Üç ayaklı masa
Demokrat Parti'yi dört kişi kurmuştu... Celal Bayar, Adnan Menderes, Refik Koraltan ve Prof. Dr. Fuat Köprülü. (7 Ocak 1946)
DP, 1950'de iktidar oldu.
Bir süre sonra Prof. Dr. Köprülü "istifa etti."
İstifa akşamı, Başbakan Menderes evinde, dostlarıyla akşam yemeğindeydi.
Moralsizdi.
Dostları "üzülmeyin" dediler.
Menderes:
- Derin bir ıstırap içindeyim... Masanın bir ayağı artık yok... Masa, üç ayaklı kaldı.
Dostları:
- Sayın Başbakan; masa, üç ayakla da durur... Bu kadar üzülmeyin.
Menderes:
- Doğru... Masa üç ayakla da, ayakta kalmasına kalır ama... Artık o masaya dayanamazsınız.

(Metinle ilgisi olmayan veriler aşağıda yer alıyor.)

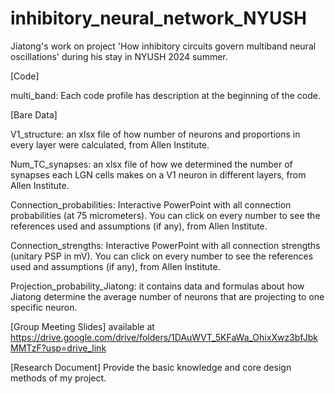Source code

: # inhibitory_neural_network_NYUSH
Jiatong's work on project 'How inhibitory circuits govern multiband neural oscillations' during his stay in NYUSH 2024 summer.

[Code]

multi_band: Each code profile has description at the beginning of the code.

[Bare Data]

V1_structure: an xlsx file of how number of neurons and proportions in every layer were calculated, from Allen Institute.

Num_TC_synapses: an xlsx file of how we determined the number of synapses each LGN cells makes on a V1 neuron in different layers, from Allen Institute.

Connection_probabilities: Interactive PowerPoint with all connection probabilities (at 75 micrometers). You can click on every number to see the references used and assumptions (if any), from Allen Institute.

Connection_strengths: Interactive PowerPoint with all connection strengths (unitary PSP in mV). You can click on every number to see the references used and assumptions (if any), from Allen Institute.

Projection_probability_Jiatong: it contains data and formulas about how Jiatong determine the average number of neurons that are projecting to one specific neuron.

[Group Meeting Slides] available at https://drive.google.com/drive/folders/1DAuWVT_5KFaWa_OhixXwz3bfJbkMMTzF?usp=drive_link

[Research Document] Provide the basic knowledge and core design methods of my project.
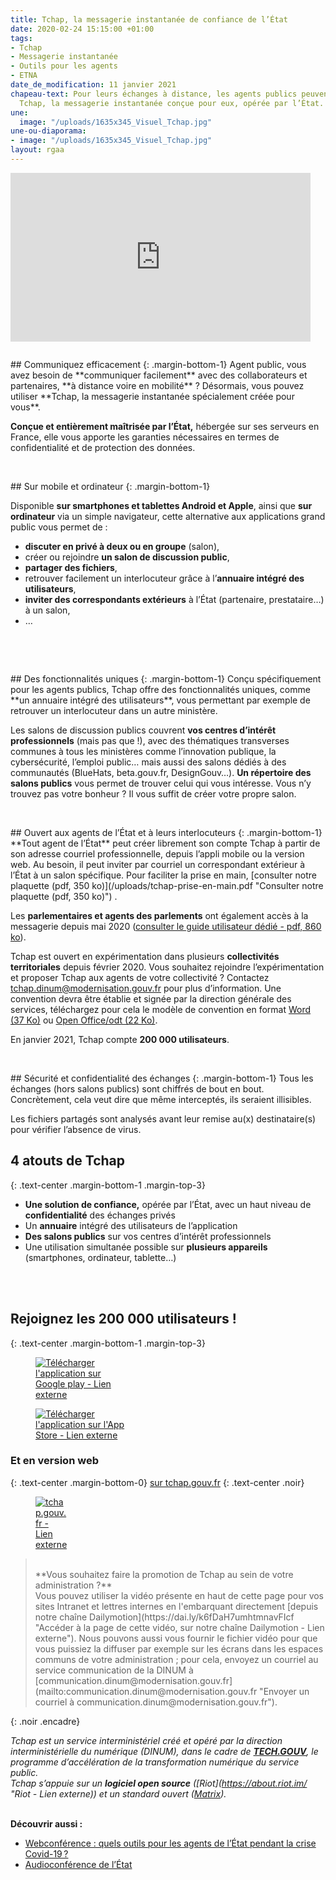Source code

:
 ```yaml
---
title: Tchap, la messagerie instantanée de confiance de l’État
date: 2020-02-24 15:15:00 +01:00
tags:
- Tchap
- Messagerie instantanée
- Outils pour les agents
- ETNA
date_de_modification: 11 janvier 2021
chapeau-text: Pour leurs échanges à distance, les agents publics peuvent compter sur
  Tchap, la messagerie instantanée conçue pour eux, opérée par l’État.
une:
  image: "/uploads/1635x345_Visuel_Tchap.jpg"
une-ou-diaporama:
- image: "/uploads/1635x345_Visuel_Tchap.jpg"
layout: rgaa
---
```


<iframe frameborder="0" width="480" height="270" title="Vidéo Dailymotion" class='text-center' src="https://www.dailymotion.com/embed/video/x7qn13j" allowfullscreen allow="autoplay"></iframe>

<br>

<figure class='image-left' style='width: 6%;'><img src="/uploads/chat.png" alt=""></figure>## Communiquez efficacement
{: .margin-bottom-1}
Agent public, vous avez besoin de **communiquer facilement** avec des collaborateurs et partenaires, **à distance voire en mobilité** ? Désormais, vous pouvez utiliser **Tchap, la messagerie instantanée spécialement créée pour vous**.

**Conçue et entièrement maîtrisée par l’État,** hébergée sur ses serveurs en France, elle vous apporte les garanties nécessaires en termes de confidentialité et de protection des données.
<br>
<br>

<figure class='image-left' style='width: 7%;'>
<img src="/uploads/ipad.png" alt="">
</figure>## Sur mobile et ordinateur
{: .margin-bottom-1}

Disponible **sur smartphones et tablettes Android et Apple**, ainsi que **sur ordinateur** via un simple navigateur, cette alternative aux applications grand public vous permet de :
* **discuter en privé à deux ou en groupe** (salon),
* créer ou rejoindre **un salon de discussion public**,
* **partager des fichiers**,
* retrouver facilement un interlocuteur grâce à l’**annuaire intégré des utilisateurs**,
* **inviter des correspondants extérieurs** à l’État (partenaire, prestataire…) à un salon,
* …
<br>
<br>

<figure class='image-left' style='width: 6%;'>
<img src="/uploads/picto-intervention.png" alt="">
</figure>## Des fonctionnalités uniques
{: .margin-bottom-1}
Conçu spécifiquement pour les agents publics, Tchap offre des fonctionnalités uniques, comme **un annuaire intégré des utilisateurs**, vous permettant par exemple de retrouver un interlocuteur dans un autre ministère.

Les salons de discussion publics couvrent **vos centres d’intérêt professionnels** (mais pas que !), avec des thématiques transverses communes à tous les ministères comme l’innovation publique, la cybersécurité, l’emploi public… mais aussi des salons dédiés à des communautés (BlueHats, beta.gouv.fr, DesignGouv…). **Un répertoire des salons publics** vous permet de trouver celui qui vous intéresse. Vous n’y trouvez pas votre bonheur ? Il vous suffit de créer votre propre salon.
<br>
<br>

<figure class='image-left' style='width: 6%;'>
<img src="/uploads/group-bleu.png" alt="">
</figure>## Ouvert aux agents de l’État et à leurs interlocuteurs
{: .margin-bottom-1}
**Tout agent de l’État** peut créer librement son compte Tchap à partir de son adresse courriel professionnelle, depuis l’appli mobile ou la version web. Au besoin, il peut inviter par courriel un correspondant extérieur à l’État à un salon spécifique. Pour faciliter la prise en main, [consulter notre plaquette (pdf, 350 ko)](/uploads/tchap-prise-en-main.pdf "Consulter notre plaquette (pdf, 350 ko)") .

Les **parlementaires et agents des parlements** ont également accès à la messagerie depuis mai 2020 ([consulter le guide utilisateur dédié - pdf, 860 ko](https://www.tchap.gouv.fr/tchap-prise-en-main.pdf "Consulter le guide utilisateur dédié - pdf, 860 ko")).

Tchap est ouvert en expérimentation dans plusieurs **collectivités territoriales** depuis février 2020. Vous souhaitez rejoindre l’expérimentation et proposer Tchap aux agents de votre collectivité ? Contactez [tchap.dinum@modernisation.gouv.fr](mailto:tchap.dinum@modernisation.gouv.fr) pour plus d’information. Une convention devra être établie et signée par la direction générale des services, téléchargez pour cela le modèle de convention en format [Word (37 Ko)](/uploads/CONVENTION-DE-SERVICE-TCHAP.DOCX "Télécharger le modèle de convention au format Word - 37 Ko") ou [Open Office/odt (22 Ko)](/uploads/CONVENTION-DE-SERVICE-TCHAP.odt "Télécharger le modèle de convention au format Open Office/Odt - 22 Ko").

En janvier 2021, Tchap compte **200 000 utilisateurs**.
<br>
<br>

<figure class='image-left' style='width: 6%;'>
<img src="/uploads/shield-bleu.png" alt="">
</figure>## Sécurité et confidentialité des échanges
{: .margin-bottom-1}
Tous les échanges (hors salons publics) sont chiffrés de bout en bout. Concrètement, cela veut dire que même interceptés, ils seraient illisibles.

Les fichiers partagés sont analysés avant leur remise au(x) destinataire(s) pour vérifier l’absence de virus.
<br>

## 4 atouts de Tchap
{: .text-center .margin-bottom-1 .margin-top-3}
* **Une solution de confiance,** opérée par l’État, avec un haut niveau de **confidentialité** des échanges privés
* Un **annuaire** intégré des utilisateurs de l’application
* **Des salons publics** sur vos centres d’intérêt professionnels
* Une utilisation simultanée possible sur **plusieurs appareils** (smartphones, ordinateur, tablette…)
<br>
<br>

## Rejoignez les 200 000 utilisateurs !
{: .text-center .margin-bottom-1 .margin-top-3}

<a href="https://play.google.com/store/apps/details?id=fr.gouv.tchap.a"><figure class='image-center' style='width: 30%;'><img src="/uploads/googleplay.png" alt="Télécharger l'application sur Google play - Lien externe"></figure></a>
<a href="https://apps.apple.com/fr/app/tchap/id1446253779"><figure class='image-center' style='width: 30%;'><img src="/uploads/appstore.png" alt="Télécharger l'application sur l'App Store - Lien externe"></figure></a>
### Et en version web
{: .text-center .margin-bottom-0}
[sur tchap.gouv.fr](https://tchap.gouv.fr/ "sur tchap.gouv.fr - Lien externe")
{: .text-center .noir}
<a href="https://tchap.gouv.fr/"><figure class='image-center' style='width: 10%;'><img src="/uploads/monitor.png" alt="tchap.gouv.fr - Lien externe"></figure></a>
> <br>
> **Vous souhaitez faire la promotion de Tchap au sein de votre administration ?**
> <br>
> Vous pouvez utiliser la vidéo présente en haut de cette page pour vos sites Intranet et lettres internes en l'embarquant directement [depuis notre chaîne Dailymotion](https://dai.ly/k6fDaH7umhtmnavFIcf "Accéder à la page de cette vidéo, sur notre chaîne Dailymotion - Lien externe"). Nous pouvons aussi vous fournir le fichier vidéo pour que vous puissiez la diffuser par exemple sur les écrans dans les espaces communs de votre administration ; pour cela, envoyez un courriel au service communication de la DINUM à [communication.dinum@modernisation.gouv.fr](mailto:communication.dinum@modernisation.gouv.fr "Envoyer un courriel à communication.dinum@modernisation.gouv.fr").
{: .noir .encadre}

*Tchap est un service interministériel créé et opéré par la direction interministérielle du numérique (DINUM), dans le cadre de **[TECH.GOUV](/publications/tech-gouv-strategie-et-feuille-de-route-2019-2021/)**, le programme d’accélération de la transformation numérique du service public.* <br>
*Tchap s’appuie sur un **logiciel open source** ([Riot](https://about.riot.im/ "Riot - Lien externe)) et un standard ouvert ([Matrix](https://matrix.org/ "Matrix - Lien externe")).*
<br>
<br>

**Découvrir aussi :**
* [Webconférence : quels outils pour les agents de l’État pendant la crise Covid-19 ?](/outils-agents/organiser-webconference-outils-agents-etat/)
* [Audioconférence de l’État](/outils-agents/audioconference-etat/)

Dün sanayici Halis Toprak'ı dinlerken...
Aklımıza "yukarıdaki olay" geldi.
***
Halis Ağa dedi ki:
- Yavuz bey... En basit hesap... Türkiye'nin milli geliri 200 milyar dolardı... 150'ye düştü... Yani masanın dört ayağı vardı... Biri gitti... Kaldı üç ayak... İşte olay bu kadar basit... Adına ekonomi dediğin masa, üç ayaklı bir masa.
Evet, olayın anlatımı "bu kadar basit."
Ama ya sonucu?
"Sonucunu" yine Halis Toprak söyledi:
- Her gün beş bin kişi işini kaybediyor... Beş bin... Bilmem anlatabildim mi?.. Beş bin.
***
Halis Toprak "uzun süredir suskundu."
Suskunluğunu "önümüzdeki hafta" bozacak.
Dün konuştuğumuzda çok doluydu:
- Yavuz Bey, vatandaş evine dört ekmek götürüyordu... Şimdi üç ekmek götürebiliyor... Hatta... Onu bile götüremiyor... Sen, bir aile reisinin evine ekmek götürememesi ne demek biliyor musun?
***
"Eskiden" cumhurbaşkanları, başbakanlar, yurt dışına "büyük uçakla" giderlerdi.
Uçakta "işadamları da" olurdu.
Geçtiğimiz yıllarda, işte böyle bir yurt dışı ziyaretinde, uçakta Halis Toprak da vardı.
Gezi boyunca "bir şey" dikkatimizi çekti.
"Dört iş adamı" sürekli birlikteydi.
Halis Toprak, Nurettin Çarmıklı, Erdoğan Demirören ve Yusuf Özer.
"Bütün gün ne konuştuklarını" merak etmiştik.
Meğer "ortak olmayı... Diyarbakır'ın Lice ilçesinde bir mermer fabrikası yapmayı" konuşurlarmış.
Halis Bey "o zaman da bize aynı şeyleri" söylemişti:
- Yavuz Bey, sen bir aile reisinin evine ekmek götürememesi ne demek, biliyor musun?.. Biz bu fabrikayı kuralım ki, Liceli, evine ekmek götürebilsin.
Gerçekten de "fabrika kuruldu."
Açılışına gitmiştik.
O fabrikadan şimdi Çin'e, ABD'ye, Japonya'ya ihracat yapılıyor.
***
- Sayın Toprak, yeni yatırım?
- Unut Yavuz Bey, unut... Artık yatırımı unut.
- Neden?
- Yeni yatırım yapan yok... Devir yatırım devri değil.
- Ya ne devri?
- Devir, kurulmuş fabrikayı söküp Bulgaristan'a, Romanya'ya götürme devri... Herkes söküyor, TIR'lara yüklüyor, götürüyor... Yavuz Bey, ayrıca yabancı sermaye gelmiyor... Daha önce gelmiş olan bile kaçıp, gidiyor.
***
"Bunları" söyleyen, 21 bin kişiye istihdam sağlayan bir sanayici.
Dün öğleden sonra konuştuk.
Bazı "üretim rakamları" verdi.
Hepsi de "düşüktü."
"İhracat rakamları" verdi.
Yine "düşük."
Sadece bir gösterge "sürekli yükseliş" sergiliyordu:
"İşsizlik."
***
Geçmişte, masa üç ayakla kalınca, Menderes "derin bir ıstırap içindeyim" demiş.
Günümüzde ise...
Yöneticilerin çoğu "masanın bir ayağının kırıldığının" farkında bile değil.